Could you elaborate on this “amplification via recursion” idea? Our attack succeeds for any adversarial fraction \beta>0, as long as n and C are such that the adversarial \beta-fraction of each committee (committees are of size n/C) in an epoch amounts to \geq 6 adversarial validators. So six adversarial validators per slot are enough to sway (any number of) honest validators between two options in perpetuity.
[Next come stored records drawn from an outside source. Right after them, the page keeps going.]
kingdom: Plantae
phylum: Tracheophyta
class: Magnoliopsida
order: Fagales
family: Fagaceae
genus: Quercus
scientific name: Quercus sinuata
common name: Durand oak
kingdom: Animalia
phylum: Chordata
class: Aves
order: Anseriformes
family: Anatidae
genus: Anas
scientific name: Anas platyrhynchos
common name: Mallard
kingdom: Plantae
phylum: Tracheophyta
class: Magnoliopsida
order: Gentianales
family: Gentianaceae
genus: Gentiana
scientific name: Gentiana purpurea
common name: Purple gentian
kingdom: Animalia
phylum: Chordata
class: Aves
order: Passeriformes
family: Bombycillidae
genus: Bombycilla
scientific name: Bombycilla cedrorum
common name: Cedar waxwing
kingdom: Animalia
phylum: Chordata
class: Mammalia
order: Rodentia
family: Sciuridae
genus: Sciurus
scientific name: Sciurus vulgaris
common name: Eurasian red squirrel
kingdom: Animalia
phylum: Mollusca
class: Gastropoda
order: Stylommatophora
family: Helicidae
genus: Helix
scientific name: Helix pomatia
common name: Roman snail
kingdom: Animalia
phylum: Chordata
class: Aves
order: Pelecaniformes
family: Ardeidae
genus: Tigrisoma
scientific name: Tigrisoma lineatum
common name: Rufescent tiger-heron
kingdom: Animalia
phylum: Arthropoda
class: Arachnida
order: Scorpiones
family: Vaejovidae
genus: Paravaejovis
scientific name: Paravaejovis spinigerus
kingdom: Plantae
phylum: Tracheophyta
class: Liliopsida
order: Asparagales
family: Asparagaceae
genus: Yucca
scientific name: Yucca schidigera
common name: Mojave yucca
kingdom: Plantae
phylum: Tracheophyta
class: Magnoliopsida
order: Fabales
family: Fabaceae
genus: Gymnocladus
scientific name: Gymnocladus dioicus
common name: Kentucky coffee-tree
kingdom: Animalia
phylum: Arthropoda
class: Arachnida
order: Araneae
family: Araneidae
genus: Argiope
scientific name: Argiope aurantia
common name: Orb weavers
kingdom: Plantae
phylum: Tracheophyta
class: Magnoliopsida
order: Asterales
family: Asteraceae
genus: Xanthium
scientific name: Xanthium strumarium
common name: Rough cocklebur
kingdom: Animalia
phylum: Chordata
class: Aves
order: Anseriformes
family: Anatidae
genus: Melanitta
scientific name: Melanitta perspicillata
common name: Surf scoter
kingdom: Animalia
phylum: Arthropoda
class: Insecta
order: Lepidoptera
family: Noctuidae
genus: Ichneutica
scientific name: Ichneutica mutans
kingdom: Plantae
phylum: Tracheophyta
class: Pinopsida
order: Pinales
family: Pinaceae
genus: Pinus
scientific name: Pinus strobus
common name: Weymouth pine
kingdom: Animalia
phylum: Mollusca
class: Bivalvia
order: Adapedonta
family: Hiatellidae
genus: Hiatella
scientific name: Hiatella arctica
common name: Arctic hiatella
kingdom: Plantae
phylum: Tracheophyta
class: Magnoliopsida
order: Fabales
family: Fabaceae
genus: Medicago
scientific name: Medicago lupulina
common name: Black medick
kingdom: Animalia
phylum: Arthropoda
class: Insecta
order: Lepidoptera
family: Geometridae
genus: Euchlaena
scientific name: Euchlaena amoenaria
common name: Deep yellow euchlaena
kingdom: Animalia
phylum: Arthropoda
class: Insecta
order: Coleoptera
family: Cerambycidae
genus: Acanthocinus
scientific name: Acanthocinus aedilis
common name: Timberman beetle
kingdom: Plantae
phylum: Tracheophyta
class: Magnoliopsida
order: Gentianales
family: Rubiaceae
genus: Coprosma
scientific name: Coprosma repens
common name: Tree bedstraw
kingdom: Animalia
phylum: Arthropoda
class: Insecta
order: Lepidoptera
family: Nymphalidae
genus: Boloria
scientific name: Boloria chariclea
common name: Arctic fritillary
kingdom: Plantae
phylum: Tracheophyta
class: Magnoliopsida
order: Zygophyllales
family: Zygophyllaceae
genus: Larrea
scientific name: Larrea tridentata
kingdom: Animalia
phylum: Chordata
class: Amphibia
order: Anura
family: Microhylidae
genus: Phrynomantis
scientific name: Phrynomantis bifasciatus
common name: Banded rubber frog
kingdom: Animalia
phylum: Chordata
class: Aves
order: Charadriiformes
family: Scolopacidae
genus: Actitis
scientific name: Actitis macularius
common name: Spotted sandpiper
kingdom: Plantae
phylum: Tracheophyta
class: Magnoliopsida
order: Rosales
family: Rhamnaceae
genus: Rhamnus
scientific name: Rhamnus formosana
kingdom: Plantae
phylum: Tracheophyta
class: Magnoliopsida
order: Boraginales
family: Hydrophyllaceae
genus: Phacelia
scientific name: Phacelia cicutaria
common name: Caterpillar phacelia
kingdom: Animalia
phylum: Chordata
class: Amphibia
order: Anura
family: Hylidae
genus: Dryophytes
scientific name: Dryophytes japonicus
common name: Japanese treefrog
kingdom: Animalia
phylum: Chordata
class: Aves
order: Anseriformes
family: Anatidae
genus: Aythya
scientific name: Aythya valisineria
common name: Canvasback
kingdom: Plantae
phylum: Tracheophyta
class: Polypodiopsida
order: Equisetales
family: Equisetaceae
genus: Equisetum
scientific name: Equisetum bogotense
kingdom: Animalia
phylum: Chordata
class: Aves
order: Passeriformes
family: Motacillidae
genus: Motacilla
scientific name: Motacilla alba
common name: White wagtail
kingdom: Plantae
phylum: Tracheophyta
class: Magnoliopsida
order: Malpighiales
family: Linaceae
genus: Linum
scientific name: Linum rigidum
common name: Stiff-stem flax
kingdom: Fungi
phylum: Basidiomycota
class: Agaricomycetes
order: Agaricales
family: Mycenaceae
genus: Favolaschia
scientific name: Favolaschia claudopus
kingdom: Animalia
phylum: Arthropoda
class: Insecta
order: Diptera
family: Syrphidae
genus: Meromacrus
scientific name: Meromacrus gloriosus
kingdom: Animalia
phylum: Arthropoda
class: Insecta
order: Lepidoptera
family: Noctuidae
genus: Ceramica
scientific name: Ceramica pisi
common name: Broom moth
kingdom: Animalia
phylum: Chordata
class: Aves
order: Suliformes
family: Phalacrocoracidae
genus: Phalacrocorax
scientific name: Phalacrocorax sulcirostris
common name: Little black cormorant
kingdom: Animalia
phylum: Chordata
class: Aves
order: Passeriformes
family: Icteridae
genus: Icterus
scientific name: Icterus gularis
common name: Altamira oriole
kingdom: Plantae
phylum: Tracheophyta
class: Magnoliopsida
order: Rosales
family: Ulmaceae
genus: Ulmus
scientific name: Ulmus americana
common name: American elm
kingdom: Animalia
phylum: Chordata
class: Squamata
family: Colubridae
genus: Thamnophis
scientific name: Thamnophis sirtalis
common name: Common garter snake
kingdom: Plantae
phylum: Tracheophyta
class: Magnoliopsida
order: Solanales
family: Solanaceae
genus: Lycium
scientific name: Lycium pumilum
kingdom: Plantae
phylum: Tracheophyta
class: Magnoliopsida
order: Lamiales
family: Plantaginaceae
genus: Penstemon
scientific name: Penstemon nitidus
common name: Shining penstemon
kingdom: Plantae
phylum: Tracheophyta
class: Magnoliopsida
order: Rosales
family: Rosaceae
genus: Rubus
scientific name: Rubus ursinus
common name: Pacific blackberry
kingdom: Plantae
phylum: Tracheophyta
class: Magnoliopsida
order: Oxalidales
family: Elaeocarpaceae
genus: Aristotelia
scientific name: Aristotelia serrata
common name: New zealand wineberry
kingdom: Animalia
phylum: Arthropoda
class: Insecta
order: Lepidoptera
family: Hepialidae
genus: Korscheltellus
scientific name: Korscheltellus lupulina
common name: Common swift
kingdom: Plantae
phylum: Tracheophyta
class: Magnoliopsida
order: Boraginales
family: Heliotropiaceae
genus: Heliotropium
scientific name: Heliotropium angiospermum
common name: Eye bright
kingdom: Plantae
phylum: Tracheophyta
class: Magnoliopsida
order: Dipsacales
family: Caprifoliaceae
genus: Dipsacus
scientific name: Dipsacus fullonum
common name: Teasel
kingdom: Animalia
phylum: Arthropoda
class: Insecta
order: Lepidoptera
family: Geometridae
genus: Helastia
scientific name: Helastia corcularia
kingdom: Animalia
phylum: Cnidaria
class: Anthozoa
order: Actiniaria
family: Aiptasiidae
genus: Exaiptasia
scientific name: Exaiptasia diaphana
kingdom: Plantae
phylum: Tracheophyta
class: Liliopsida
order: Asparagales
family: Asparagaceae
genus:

I don’t see how finalization makes proving liveness harder. It’s fairly easy to prove that a finalizing consensus algo is live if most participants are building on top of the same blocks, and “most participants are building on top of the same blocks” is exactly the property you get if the chain is live. So proving liveness of the non-finalizing component is sufficient to prove liveness of the finalizing component.

Hi @jneu. Sorry for the lag.

I guess my question, is could you do it with fewer than 6 adversarial validators: in the case where a tie can be maintained by the adversary for a bit. Could you run the attack within each of your “left” and “right” validator constituencies again by waiting for an “opportune” epoch there and once more splitting the validators. Each time this is done, the likelihood that a given epoch will be opportune increases given the fact that the honest fraction of each constituency decreases.

Did that make sense?

It depends on how you define liveliness. Is something live if it does not finalize?

Having said this, it it seems like getting bad actors in PoS networks seems to be realistic (I mean that the worst thing people do is inactivity).